Tony Abbott’s slim hopes of scrapping Julia Gillard’s carbon tax without having to call another election have been undermined by the backlash against Cory Bernardi.

And in an ironic twist, the big winner could be the determinedly pro-gay marriage Greens’ senator Sarah Hanson-Young.
Senator Bernardi, the Liberals’ number one on his state’s Senate ticket, was relegated to the backbench on Wednesday after suggesting that by allowing same sex couples to marry we were entering a slippery slope towards legalised polygamy and even sex with animals – assuming some “creepy people” get their way that is.
Facing public fury, Mr Abbott sacked his Parliamentary Secretary first branding his comments ill-disciplined but subsequently calling them repugnant.
However Liberal hardheads say while his demotion and Abbott’s more muscular condemnation were necessary, Bernardi’s ongoing notoriety could yet cost the party a winnable third senate seat in SA.
“His brand is damaged, permanently,” said one.
And they say that could be the difference, for an incoming Abbott government, between securing the numbers in the Senate to axe the carbon tax or, needing a whole new double-dissolution election to get it done.
People are not happy.
“It’s hard enough to stem the bleeding of votes to a populist like (Nick) Xenophon without having a turn-off like Bernardi on the ticket,’’ said another senior Liberal.
The Bernardi affair has attracted international coverage and even forced the party of British Prime Minister David Cameron to run for cover.
“We strongly condemn Mr Bernardi’s comments which don’t reflect David Cameron’s or the Conservative Party’s viewpoint in any way,’’ it said as the South Australian arrived in the UK to address a young conservatives conference.
Senior state Liberals fear Mr Bernardi’s prominence as the party’s first name on the Senate ballot will become a rallying point for competitors seeking the final Senate spot.
Labor and the Greens have previously committed to blocking any move in the Senate to unwind the carbon tax should Mr Abbott win in 2013.
But the Coalition has argued it would have a clear mandate to do so if it were elected on the simple promise to repeal it. It is likely that independent senators Nick Xenophon and John Madigan would share that view meaning there is an outside chance of the Coalition securing the 39 votes to repeal the tax if it performs well in a number of Senate contests.

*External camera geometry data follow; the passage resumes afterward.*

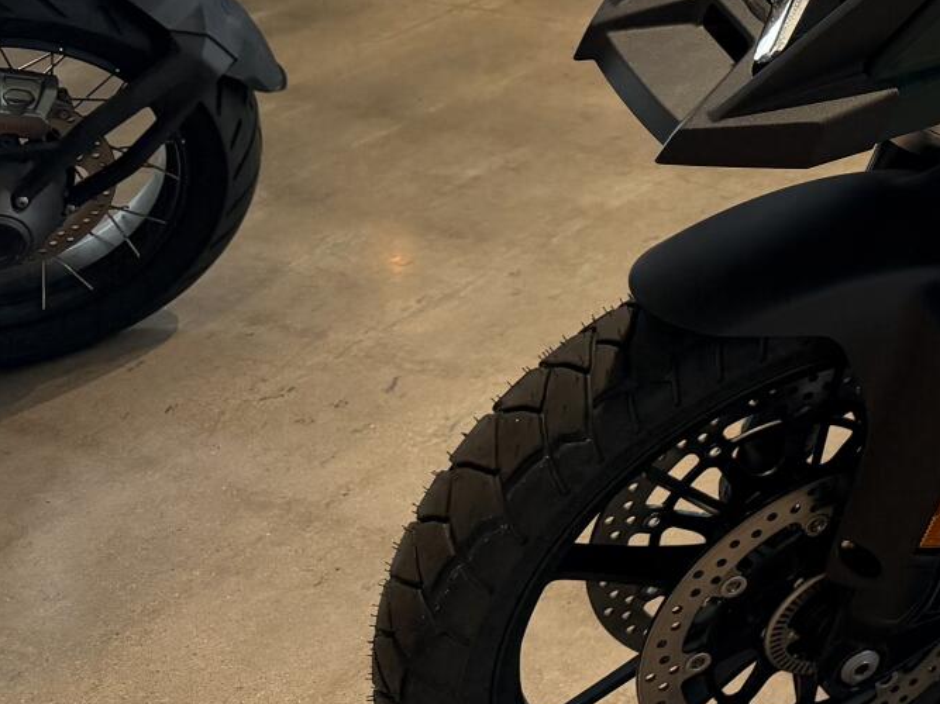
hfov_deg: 22.5
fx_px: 1955
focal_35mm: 72
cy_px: -8
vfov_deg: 19.8
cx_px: 1383
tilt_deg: -20.5
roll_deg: +4.5
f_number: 1.78
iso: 160
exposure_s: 1/220
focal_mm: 6.76
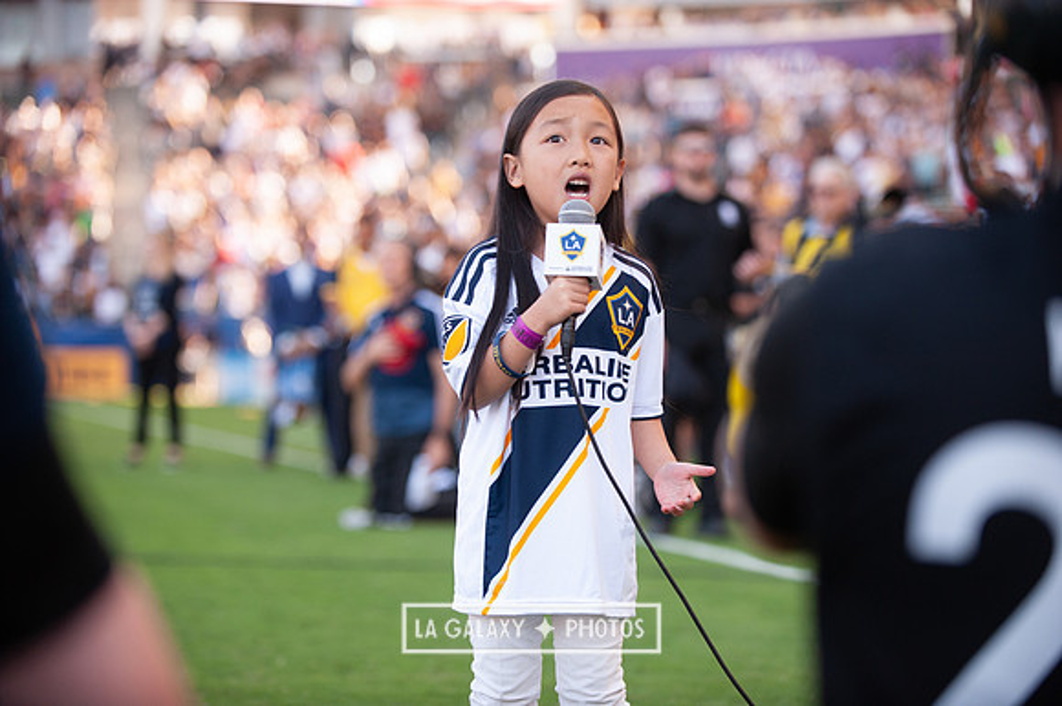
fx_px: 2889
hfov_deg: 20.8
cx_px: 531
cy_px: 353
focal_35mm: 98
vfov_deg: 13.9
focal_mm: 98
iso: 800
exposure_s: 1/1250
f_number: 2.8
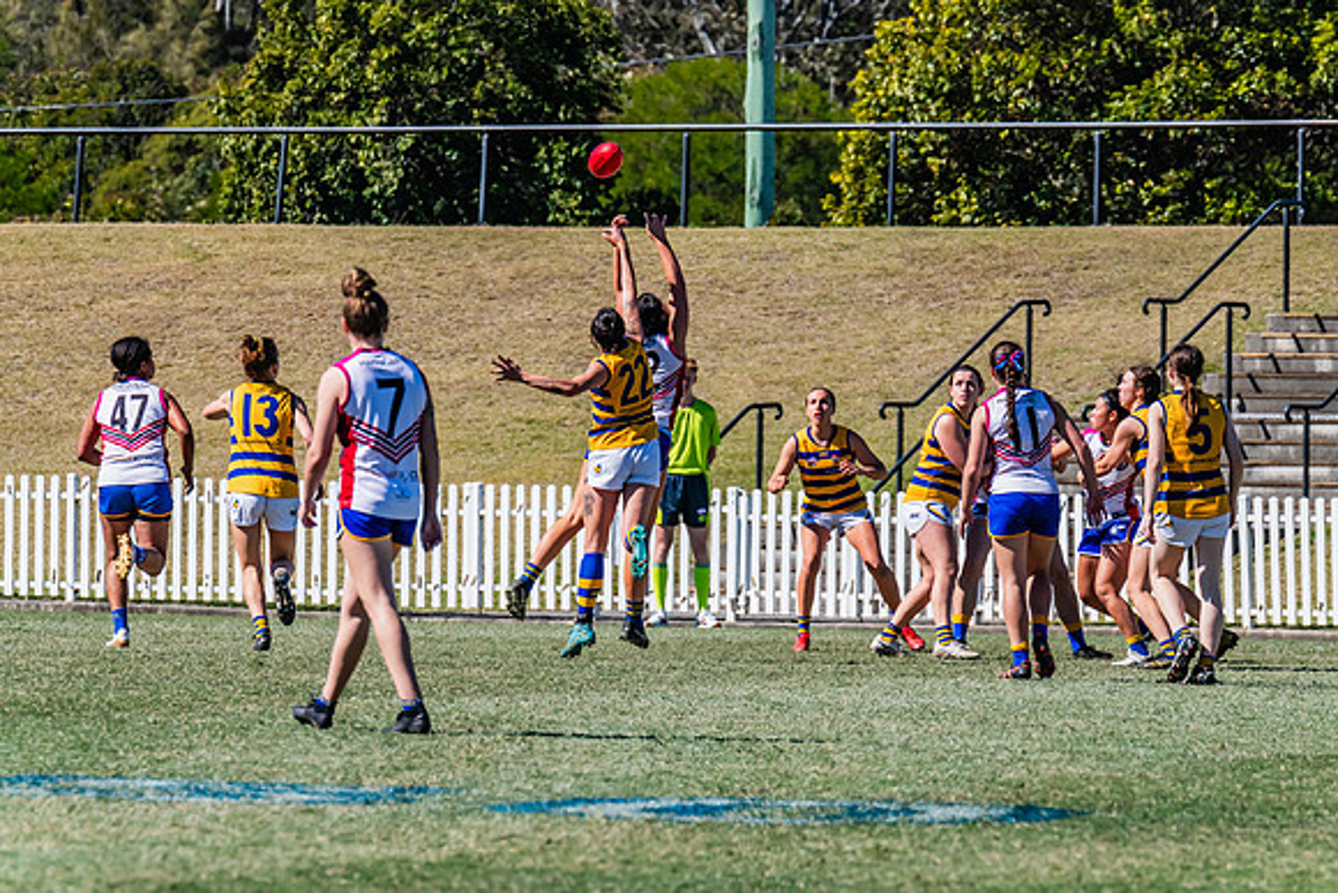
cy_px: 459
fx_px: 16567
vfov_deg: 3.1
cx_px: 697
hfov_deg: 4.6
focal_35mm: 446
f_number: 11
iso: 800
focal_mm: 420
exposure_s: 1/1600
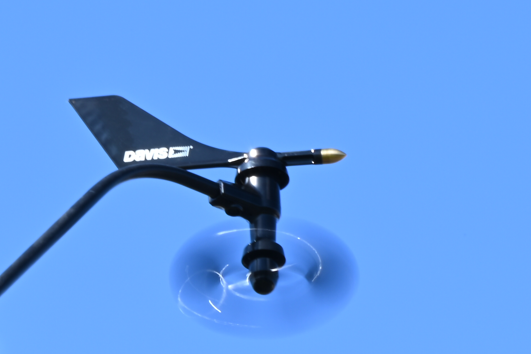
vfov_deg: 6.8
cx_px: 265
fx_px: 2979
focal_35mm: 202
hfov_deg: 10.2
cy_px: 176
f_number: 36
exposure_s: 1/3
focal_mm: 200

“We realistically had a chance of picking up the third seat in South Australia, but not with him as the face of our party,’’ said a Liberal insider.
Six Senate seats are up for grabs at each regular election except when there is a full double-D election and all 12 from each state are declared vacant.
Of the six on offer in SA in 2013, the Labor and Liberal parties will almost certainly retain two each, with a fifth going to the popular independent senator, Nick Xenophon.
The final seat will probably come down to a two-way contest between Senator Hanson-Young and the third (as yet unspecified) Liberal. It is the squandering of this possibility, however remote, that has made senior Liberals in SA and beyond, livid at Mr Bernardi’s “bone-headed” behaviour.
While the centrist Xenophon is expected to benefit first from any Liberal disaffection, he is expected to easily achieve a quota for his own re-election. However, any excess votes he accumulates after that, are likely to flow to other minors and the Greens before getting to the Liberals thus increasing Senator Hanson-Young’s chances.
Meanwhile, the ultra-conservative Ron Boswell, a fierce opponent of same-sex marriage and a 30-year Queensland Nationals senator, announced Friday he will retire when his term expires in two years time.